ホームズもの短編集第4弾。これまでずっとワトスン先生が語り部となってきましたが、なんとホームズ自身が筆をとったという設定の話や、三人称で書かれている話が掲載されていることなどから、なんとなくネタ切れ感が見え始めた気がします。それでも、子供に噛みつき血を吸う妻の謎を解く「サセックスの吸血鬼」、ガリデブという奇妙な名の男を捜す「三人ガリデブ」等、なかなか波乱に富んだ物語が楽しめます。ちょうどこの年の1月にイギリスに旅行したため、ロンドンや周辺地域で知っている地名が出てくることでも楽しんで読めました。
2010年 2月 「ガイアシンフォニー間奏曲/龍村仁」 (インファス・ムック)
2か月前の読書感想で、星野道夫さんの「旅をする木」を取り上げました(こちら)。9月に観た映画「地球交響曲〜ガイアシンフォニー」を観て触発された旨をそこに書きましたが、本書はその映画の監督をされた龍村氏の著書です。これまた星野さんの著書と同様、深い感銘を受けました。
 映画は通常の映画館で上映されることはほとんどなく、映画の主旨に賛同した人達により自主上映として各地のホールなどで上映されており、それは今もずっと続いています。

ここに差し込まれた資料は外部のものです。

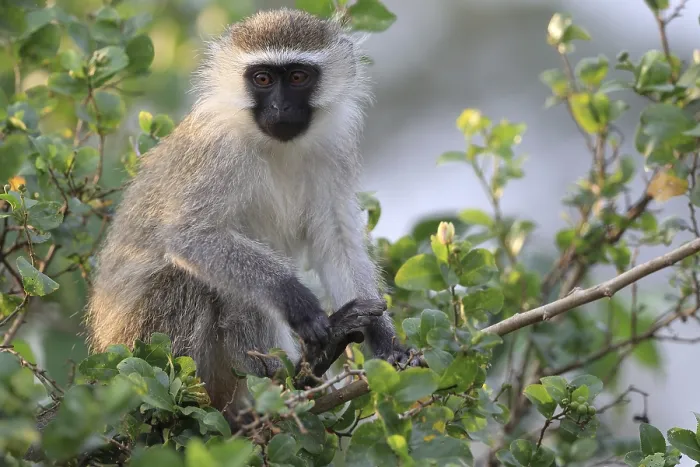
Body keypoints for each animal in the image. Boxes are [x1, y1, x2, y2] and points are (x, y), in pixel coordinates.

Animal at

 「ガイア仮説」という、地球全体を一つの大きな生命体ととらえる考え方があります。我々人間や動物、植物などはすべてつながっていて、それが時にとてつもないパワーを生み、信じられない奇跡を呼び起こす。映画はそうした実例をたどりながら、理屈ではなく映像を通してガイアを実感できるものとなっています。本書は、映画撮影にまつわるエピソードを中心にまとられたものですが、映画を観ていなくても十分に理解できる内容です。

関連リンク:
地球交響曲(ガイアシンフォニー)公式サイト
当サイト内「ガイアの思想/田坂広志編」感想
   〃  「地球生命圏―ガイアの科学/J・E・ラブロック」感想
いまやテレビにラジオに雑誌にと各方面で大活躍の映画評論家、町山智浩氏の著書。氏の映画解説は本当に面白くて、ラジオ番組「TBSストリーム」や「キラ・キラ」など、僕もポッドキャストでいつも楽しみに聴いています。本書はラジオで話されたネタが主な内容で、いちど放送を聞いた者にとっては真新しさはなく、また、氏の書く文章はしゃべりほどに面白くはありませんでした。やはりしゃべりの人なんだと思います。実際、氏の紹介する映画も、実際観てみるとその映画解説ほどには面白くない、ということが多々ありました。
2010年 1月 「ナチュラル・ウーマン/松浦理英子」 (河出書房新社・文庫)
松浦理英子、初読。代表作の一つであるという本作、なかなか興味深く読みました。女性同士の恋愛を描く連作短編3本が、時間の連続性をあえてばらばらにして配置されています。文章に癖はなくて読みやすいけれどもそのぶん味わいに欠けるかなあと思っていたら、読み進めるうちにじわじわと味が出てきました。とくに大きな事件が起きるわけでもなく、主人公を中心にした恋愛模様がぐだぐだと続いていくだけなのに、ひきこまれる魅力があります。過激な性描写もあって、万人向けでないかもしれません。また別の作品を読んでみたいと思いました。